Book-A-Day 2014 #208: Batman Hong Kong by Moench and Wong

Every so often, I like to read a random superhero story, just because. Even then, though, it's usually something odd or out of continuity -- mostly because there's no reason to care about continuity unless you dig into it all the time (and then you have continuity stuck under your fingernails forever -- that stuff is hell to get out).

Which is a long way round to Batman: Hong Kong. This was one of the periodical attempts of the Big Two to colonize other parts of the world for their particular manifestations of adventure stories -- like the manga versions of whoever that have been turning up every year or three for the last decade -- matching an American writer (Doug Moench, who has done a lot of years in the Batman mines) with an artist from the part of the world under siege (Tony Wong, and no points for guessing where he's from). This was an original graphic novel in the summer of 2003, and seems to have stayed a complete one-off. Even the new hero introduced here -- Night-Dragon, clearly intended to be the "Batman of Hong Kong"-- hasn't turned up anywhere since, which may mean he's too obscure a Batman even for Grant Morrison. (And here we thought that wasn't possible.)

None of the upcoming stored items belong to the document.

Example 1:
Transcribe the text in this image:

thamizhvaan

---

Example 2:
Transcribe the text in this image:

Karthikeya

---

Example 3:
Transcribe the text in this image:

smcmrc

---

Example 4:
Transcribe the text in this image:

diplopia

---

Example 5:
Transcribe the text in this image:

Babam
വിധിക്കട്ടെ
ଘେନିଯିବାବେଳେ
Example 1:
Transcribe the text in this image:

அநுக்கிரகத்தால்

It's a Batman story, which means there's a villain doing something horrible -- killing people with snakes on a webcam, in this case -- and that leads the guy with far too much neck on the cover to Hong Kong, where he panderingly thinks about how different it is and how he really could use a local guide. (Batman never thinks such things in his usual books, because those are written for Americans, and Americans are sure they know everything about the world already, and their Batman definitely does.) Night-Dragon then appears, with the usual complicated origin tied into this particular case, and the two fight crime and defeat the villain together.

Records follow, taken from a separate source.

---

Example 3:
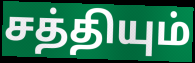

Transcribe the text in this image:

சத்தியும்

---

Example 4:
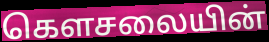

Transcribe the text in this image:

கௌசலையின்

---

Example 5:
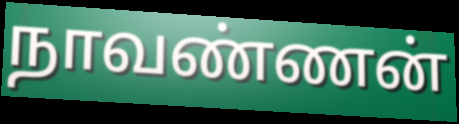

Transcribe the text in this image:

நாவண்ணன்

Luckily, Wong's art is very different from what you'd see in any other Batman book. It's stylized adventure-comics art, all speed lines and extreme faces and hand-to-hand combat -- that much is familiar -- but the idiom is entirely different, from the use of color (some panels appear painted and others have something that looks more like traditional comics coloring, with lighter, brighter shades) to the choices of poses to the styles of faces. I assume Wong was chosen because he's the exemplar of the then-current commercial style in Hong Kong -- that's the point of a book like this -- and he's clearly quite good at telling a story about men fighting and yelling at each other.

Nothing really came of this, so I imagine it's been mostly forgotten: the only superhero stories that count are the ones that tell the current continuity. But it's a decent Batman story, told in a unique way, so I can't help but think this is a vastly more interesting Batman story than all of those others. (But, then, I would think that, wouldn't I?)